How to pass grid variable data in the sub-job being call from the main job

Hi,

 

 

Is there a way I can filter the data of a grid variable when setting it for grid variable in the sub-job.

 

Here is what I am trying to do:

 

 

I have a static table with tablenames(from which duplicates needs to be removed) and comma separate key columns. I am reading this data into a grid variable and iterating over the table_name from this gv. I now need to send only that row from the grid, corresponding tablename of which is being parsed in grid iterator.

 

 

In my sub-job i have rest of the steps to take care of duplicate check and rejections.

 

 

Can anyone please how can I do this please.

Hi @Pallavi​,

I am wondering if another approach will work better for removing duplicates. Everything you mentioned about removing duplicates and dealing with comma separated key columns has my mind drifting towards a transformation job instead of an orchestration job. Have you tried a transformation job that would read from the table, remove the duplicates, and then write the changes back? I would think that it could look something like this:

I hope this helps!

Hello Bryan,

 

Thank you for your response. Few points that above design does not address :

 

  1. The duplicates can be caused due to row level duplicate or key level duplicate - So instead of using distinct (where key is not required), I am using Rank.
  2. I need to "reject" the records in #1, which business would want to see before proceeding.
  3. I need to have a generic job, which takes parameterized source table(Snowflake) and so the columns and keys (through gv) and target file.
  4. So my transformation job has a source table(table param> -> Rank -> filter1-> STAGE_<tblparam> || Filter2->Reject_<Tableparam>

In order to read the keys through gv, I have the above question.

 

Regards,

Pallavi

 

Hi @Pallavi​ ,

I don't have a way to filter a data grid, but for number 3 above - "I need to have a generic job, which takes parameterized source table(Snowflake) and so the columns and keys (through gv) and target file" - you could use the table iterator component and select the unique values from the table with the table names and column list, skipping the step of loading into a grid variable. If you still want to use a grid variable, you can use the Grid Iterator component to spin through the grid variable and call the sub job for each set of values. Something like:

@Bryan@DataGuy​ Thank you for the responses! So, I have been able to build my transformation job(generic in nature) which i am calling for each table_name + primary_keys driven through a static staging table. (added attachment of screenshot).

My transformation job is a generic job which runs for each of the tables that I add in the static table. (added screenshot of my transformation job)

But in the process of running this job for multiple table, i see a weird constraint. In the "Table Input" component, the column names are passed through grid variable which has to have a default value for validation. So far so good. The validation process also required me to pass default value for the parameters I pass from the calling Orchestration job. But, when I run the job for a table which does NOT contain the default value that I pass into the grid variable, from calling Orchestration job, my job aborts with "Parameter error: unrecognized column <default value>" in Table Input component. (Screenshot attached)
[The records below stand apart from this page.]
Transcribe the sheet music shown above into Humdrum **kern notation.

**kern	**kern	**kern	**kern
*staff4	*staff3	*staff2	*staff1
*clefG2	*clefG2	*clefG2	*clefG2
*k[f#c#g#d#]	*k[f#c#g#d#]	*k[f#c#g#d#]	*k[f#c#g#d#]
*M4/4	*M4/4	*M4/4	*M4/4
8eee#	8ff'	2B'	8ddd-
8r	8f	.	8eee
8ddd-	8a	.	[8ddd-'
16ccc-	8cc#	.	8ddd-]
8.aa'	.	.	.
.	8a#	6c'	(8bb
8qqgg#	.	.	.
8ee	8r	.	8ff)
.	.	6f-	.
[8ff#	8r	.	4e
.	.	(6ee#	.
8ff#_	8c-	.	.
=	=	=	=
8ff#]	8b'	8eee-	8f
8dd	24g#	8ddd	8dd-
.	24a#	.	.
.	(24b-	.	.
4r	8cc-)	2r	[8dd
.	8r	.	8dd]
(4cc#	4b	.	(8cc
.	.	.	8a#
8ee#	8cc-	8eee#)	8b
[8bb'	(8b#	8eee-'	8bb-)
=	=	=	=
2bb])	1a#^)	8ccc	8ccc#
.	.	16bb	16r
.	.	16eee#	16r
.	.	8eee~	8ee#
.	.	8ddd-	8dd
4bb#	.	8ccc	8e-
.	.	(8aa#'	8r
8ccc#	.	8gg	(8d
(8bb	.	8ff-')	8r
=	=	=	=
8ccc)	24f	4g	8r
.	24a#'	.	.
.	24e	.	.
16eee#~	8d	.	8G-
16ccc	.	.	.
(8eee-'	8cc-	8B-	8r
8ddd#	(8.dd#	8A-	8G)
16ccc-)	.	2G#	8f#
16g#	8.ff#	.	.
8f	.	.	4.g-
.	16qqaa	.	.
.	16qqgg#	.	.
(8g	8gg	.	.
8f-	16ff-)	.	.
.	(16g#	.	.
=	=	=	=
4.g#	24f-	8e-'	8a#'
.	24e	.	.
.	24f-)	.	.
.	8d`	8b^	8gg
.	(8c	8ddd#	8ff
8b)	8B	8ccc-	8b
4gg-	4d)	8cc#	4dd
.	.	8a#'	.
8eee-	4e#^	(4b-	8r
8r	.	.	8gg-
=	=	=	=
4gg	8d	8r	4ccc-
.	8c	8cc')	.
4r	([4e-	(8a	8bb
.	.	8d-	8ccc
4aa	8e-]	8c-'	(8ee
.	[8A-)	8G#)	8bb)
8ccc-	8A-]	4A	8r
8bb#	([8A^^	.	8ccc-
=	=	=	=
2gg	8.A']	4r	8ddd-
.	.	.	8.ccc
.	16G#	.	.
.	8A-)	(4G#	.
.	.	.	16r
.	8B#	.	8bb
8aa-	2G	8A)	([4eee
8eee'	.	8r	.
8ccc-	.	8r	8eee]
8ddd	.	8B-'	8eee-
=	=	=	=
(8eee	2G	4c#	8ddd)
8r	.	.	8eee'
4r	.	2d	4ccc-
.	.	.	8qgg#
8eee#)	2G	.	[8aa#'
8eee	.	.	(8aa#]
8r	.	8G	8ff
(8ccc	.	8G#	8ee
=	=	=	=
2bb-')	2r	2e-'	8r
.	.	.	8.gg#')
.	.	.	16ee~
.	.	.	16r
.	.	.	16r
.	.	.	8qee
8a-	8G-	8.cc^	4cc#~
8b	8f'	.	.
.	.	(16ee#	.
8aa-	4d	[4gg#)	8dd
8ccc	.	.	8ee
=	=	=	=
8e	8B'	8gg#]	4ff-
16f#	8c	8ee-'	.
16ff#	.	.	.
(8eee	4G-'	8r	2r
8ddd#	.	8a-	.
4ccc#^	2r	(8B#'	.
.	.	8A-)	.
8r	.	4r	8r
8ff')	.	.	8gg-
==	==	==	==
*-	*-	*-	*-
Would any of you be available for a quick call to go over the issue that I am facing?

Regards,

Pallavi

How to pass grid variable data in the sub-job being call from the main job

I was heading down the path of @DataGuy​ but it sounds like to get there you are needing to disregard or capture those duplicates in a separate dataset. I am failing to fully understand the big picture and what problem you are trying to solve.

Could you perhaps give us an example of the dataset that contains the 2 different duplicate scenarios? It would be good to know how this data set plays into the bigger picture and what functionality it's driving your process.

In thinking about number 1 and 2 on your list of points, through Snowflake functions like SPLIT_TO_TABLE and DISTINCT keywords you should be able to get a list of dedup'd rows and dup'd rows which would allow you to process them independently from each other. Again, I am not sure where the dup and dedup rows play into calling sub-orchestrations or sub-transformation jobs.

Perhaps a set of screenshots that show what you are currently doing may help?

How to pass grid variable data in the sub-job being call from the main job

Just made an observation - If I make by grid variables shared and run the iterator concurrently, all instances run successfully. Which confused me even more!

Help! Help! Help!

 

Regards,

Pallavi

You may use Query Result to Grid component to filter the list avoiding duplicates from your table list. Once you filter them, you can pass it on to the Grid variable and then iterate it through Grid Iterator. Hope this helps.